Getting In, Getting Out
Okay, maybe we did leave Galena a little later than we had meant to. What with tearful goodbyes, one more wistful look at the beautiful architecture, and deep reserves of a sluggish refusal to get going, we were about an hour-and-a-half behind schedule by the time we left the river behind us. But hey, this still left us over five hours to make the three-hour trip to Chicago. Gosh, I feel so naïve saying that, because as I now realize, large cities create a time/space anomaly that causes time to contract and miles to expand asymptotically as you approach the destination. So even as we pushed further and further over the speed limit, we seemed to get no closer, and we saw our reserve of time eroded away.
Checking for route alternatives was of no help; we saw the blue stripes indicating no-problem-you’ve-got-plenty-of-time gradually turning to the beige of uh-oh-there-might-be-a-problem-here, and then to the you-are-so-screwed bright red of an intractable clog on almost every road. After a while, it looked like someone had spilled ketchup on my phone.
But we persevered, jinking through cutoffs and detours, into the heart of the city, at which point I missed a crucial exit, and sent us into the vast underground maze that is Chicago’s unique contribution to malevolent freeway design. It goes on for miles, on up to three levels. Deeper and deeper we went, but our phone’s Map Lady Voice (MLV) thought we were still on surface streets, so she tried repeatedly to direct us to turns that did not exist. “In a quarter mile, turn right,” she said, then, “Make a U-turn,” then, “Turn left,” then, “Holy crap, where are we?”
Meanwhile we passed Dante and Virgil, who were on the side of the road, changing a tire on an old Fiat.

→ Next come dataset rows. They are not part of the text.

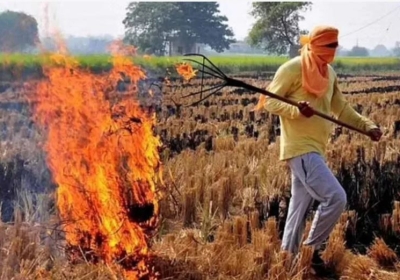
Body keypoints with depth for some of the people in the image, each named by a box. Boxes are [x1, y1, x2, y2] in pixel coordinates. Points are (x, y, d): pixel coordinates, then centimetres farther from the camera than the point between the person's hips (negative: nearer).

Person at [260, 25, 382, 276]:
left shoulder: (329, 73, 14)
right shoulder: (293, 68, -10)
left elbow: (341, 107, 19)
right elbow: (269, 101, -9)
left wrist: (367, 125, 6)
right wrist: (296, 111, -26)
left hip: (316, 149, 8)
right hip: (300, 148, -8)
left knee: (300, 207, 11)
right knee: (336, 198, -16)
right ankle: (311, 249, 0)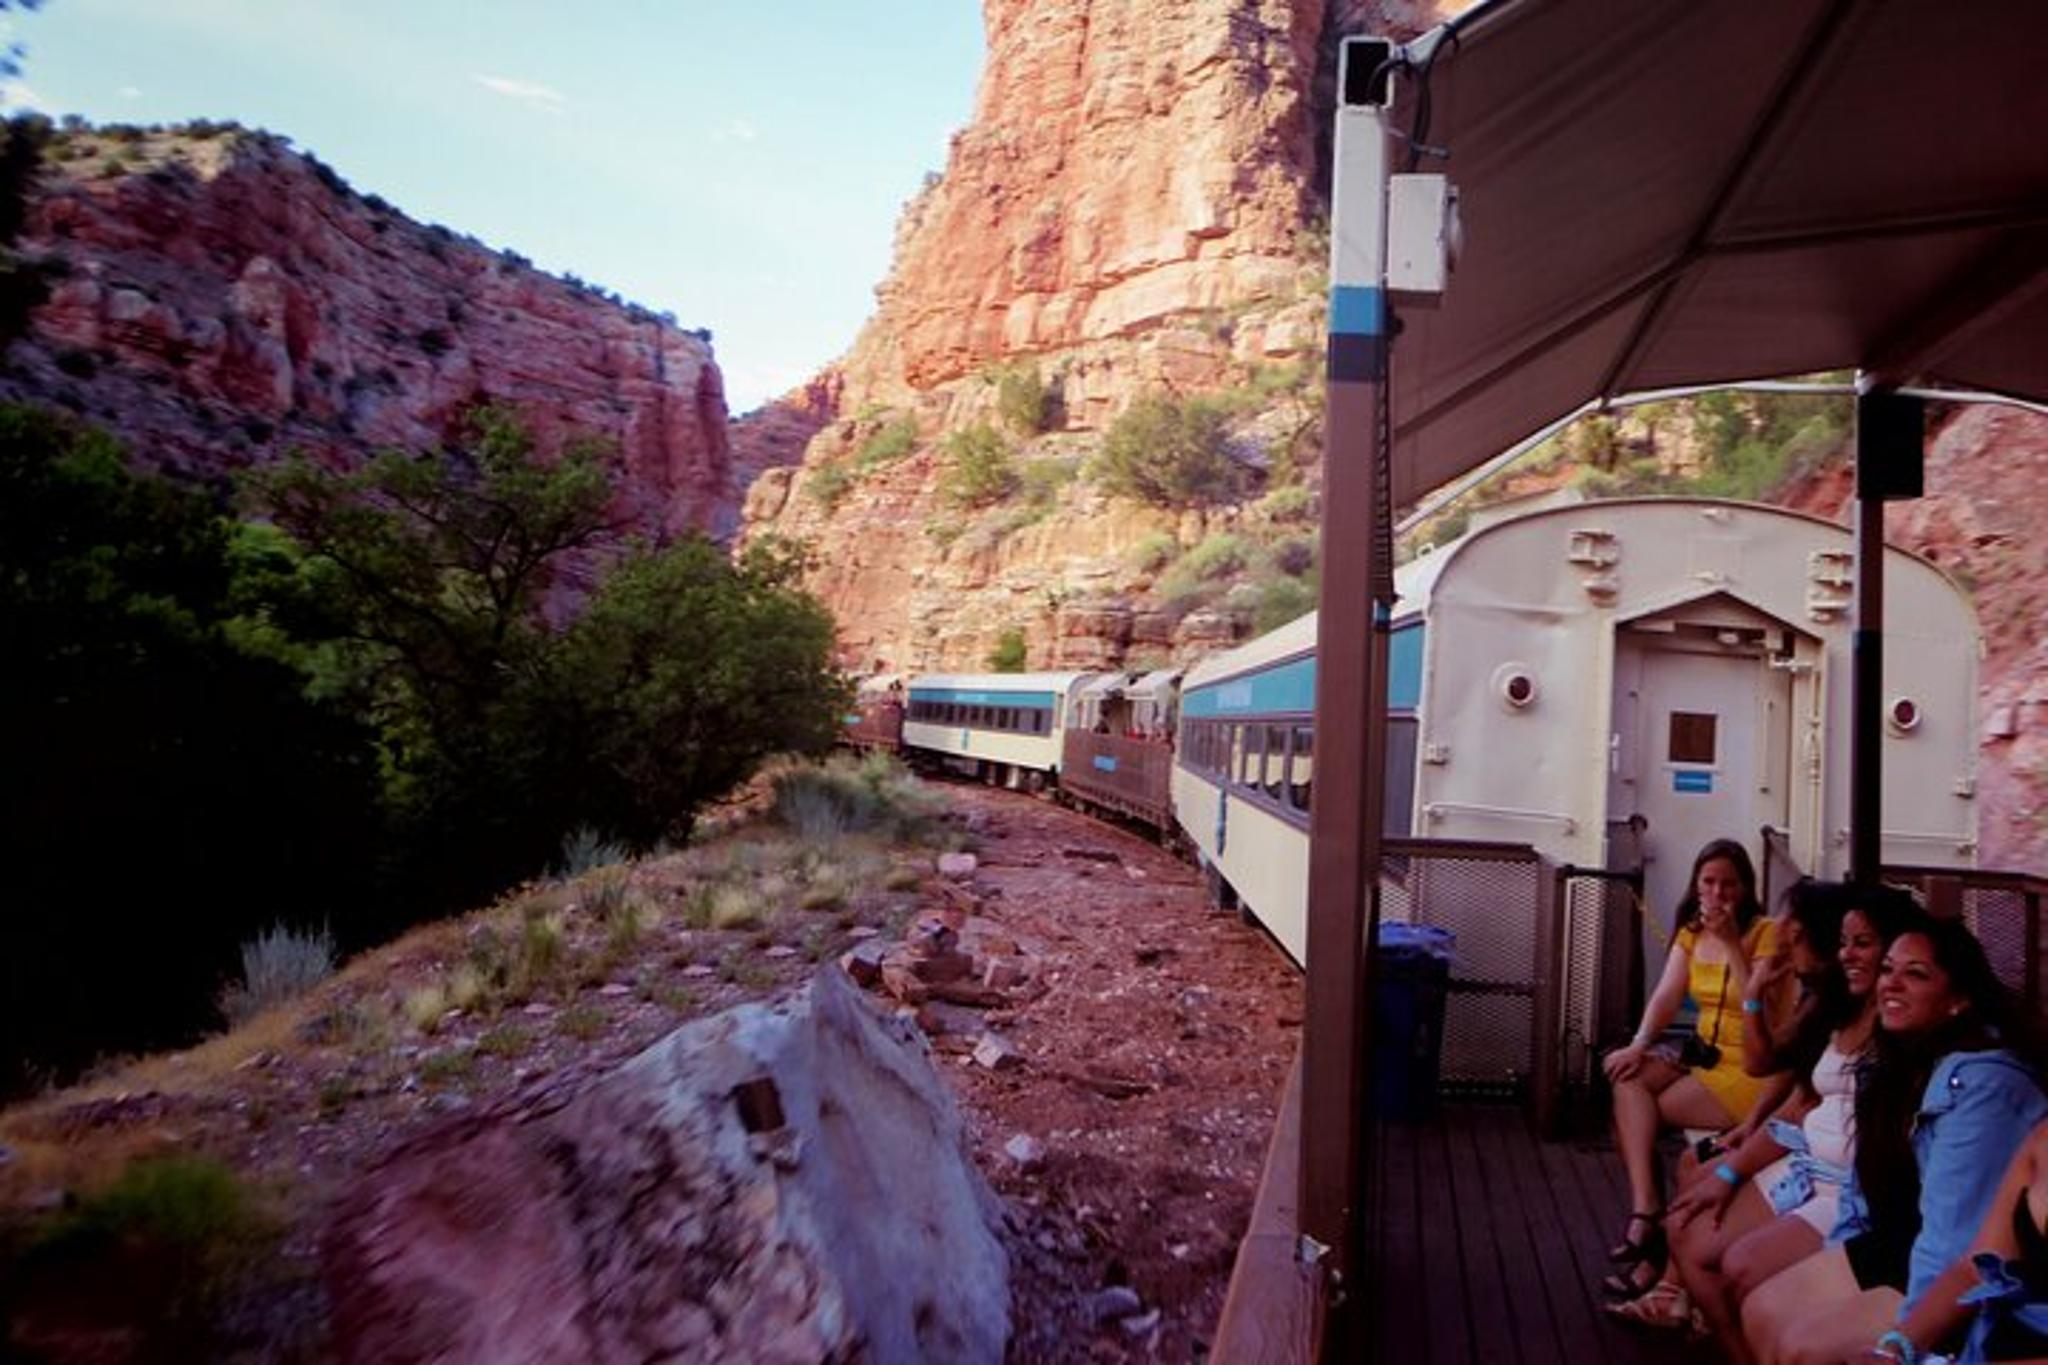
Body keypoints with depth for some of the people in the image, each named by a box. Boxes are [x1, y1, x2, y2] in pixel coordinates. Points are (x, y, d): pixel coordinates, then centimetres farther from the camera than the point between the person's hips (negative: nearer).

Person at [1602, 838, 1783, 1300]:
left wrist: (1731, 944, -25)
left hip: (1751, 1071, -7)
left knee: (1638, 1108, -15)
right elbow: (1666, 997, -1)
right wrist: (1638, 1046, -17)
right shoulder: (1691, 933, 9)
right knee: (1628, 1076, -18)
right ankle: (1646, 1209, -23)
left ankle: (1646, 1211, 1)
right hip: (1704, 1055, 7)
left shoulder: (1765, 933, -12)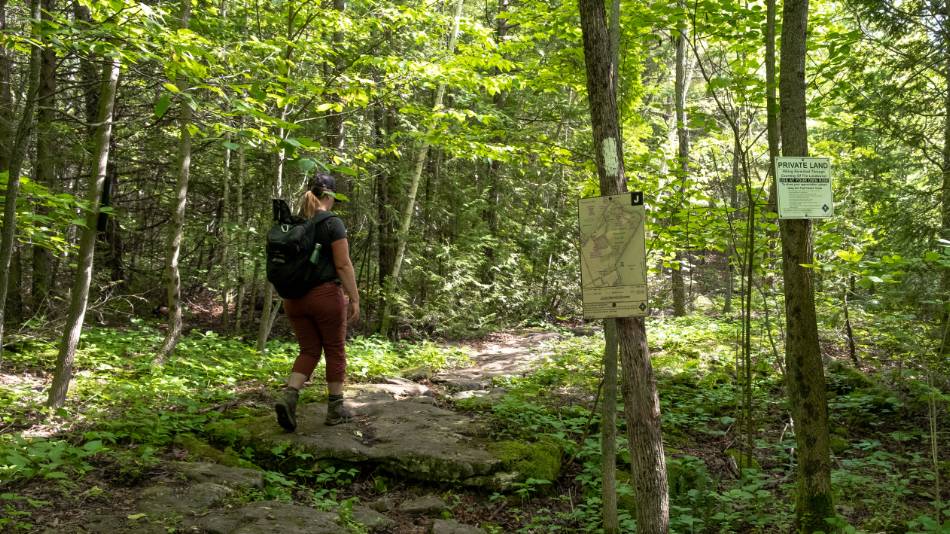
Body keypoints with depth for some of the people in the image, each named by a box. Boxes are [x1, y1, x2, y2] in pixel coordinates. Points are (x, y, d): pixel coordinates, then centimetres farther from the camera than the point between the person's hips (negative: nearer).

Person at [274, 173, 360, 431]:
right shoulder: (332, 224, -10)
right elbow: (343, 265, -14)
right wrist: (354, 298, -9)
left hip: (295, 299, 5)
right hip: (326, 295, -5)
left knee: (309, 350, 13)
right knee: (335, 351, 9)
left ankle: (288, 397, -8)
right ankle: (335, 409, 16)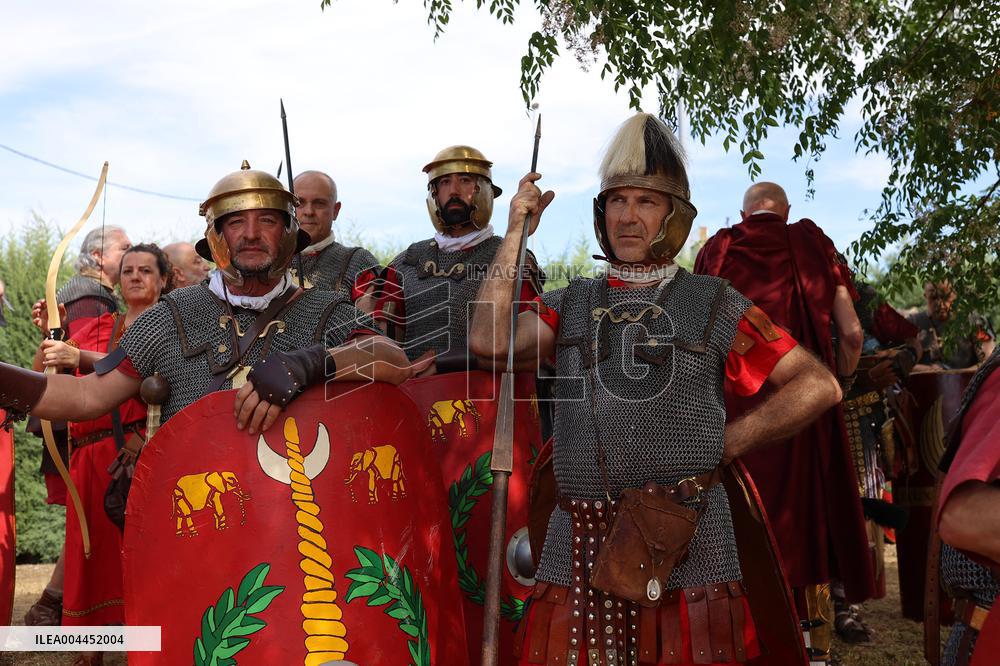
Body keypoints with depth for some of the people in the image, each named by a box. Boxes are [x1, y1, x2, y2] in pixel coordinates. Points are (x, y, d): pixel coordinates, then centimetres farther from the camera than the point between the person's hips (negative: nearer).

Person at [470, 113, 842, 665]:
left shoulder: (712, 304, 5)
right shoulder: (570, 305, 11)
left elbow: (819, 386, 4)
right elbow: (488, 341, -8)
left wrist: (726, 444, -2)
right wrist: (516, 233, 0)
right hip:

We passed a street corner where a group of Morlocks were singing acapella. We finally headed down a dark tunnel. Gandalf was at the end of it, and as we approached he raised his staff and said, “You shall not pass! Try the exit onto Madison Street!” We followed his suggestion, and shortly came upon the Least Regulated Intersection in the World, still underground, but there was a glimmer of daylight on its far side. Christian managed to eel our way through a maelstrom of cars, trucks, and buses, and shot up a ramp to the surface. MLV was still a little stunned, and tried to get us onto a freight elevator in the Sears Tower, but she gradually regained her senses, and steered us towards the rental car return. The clock was still ticking down, but it looked like we would catch the train.
Unfortunately, the return was, for some reason, located on the third floor of a hotel parking garage. With shall we say minimal signage. At rush hour. Suffice it to say that by the time we fought our way out of the building it was nearly time for the train to depart. No problem, we just called Lyft, who sent The Only Driver in Chicago Who Doesn’t Know Where Union Station Is. While he pawed futilely at his phone map, we woke up our dear MLV, who was in no mood for slackness. In the sweet, soulless, carefully modulated voice that we all know and love, she said, “Get this miserable excuse for a cab over to Canal Street. Turn right here, or I swear I will control alt delete your sorry ass.” Or something like that.
We raced into the station, running down the same stairs that Kevin Costner had such a festive time on in the “Untouchables,” ran to the train, and collapsed into our seats just as it headed out. And so to bed.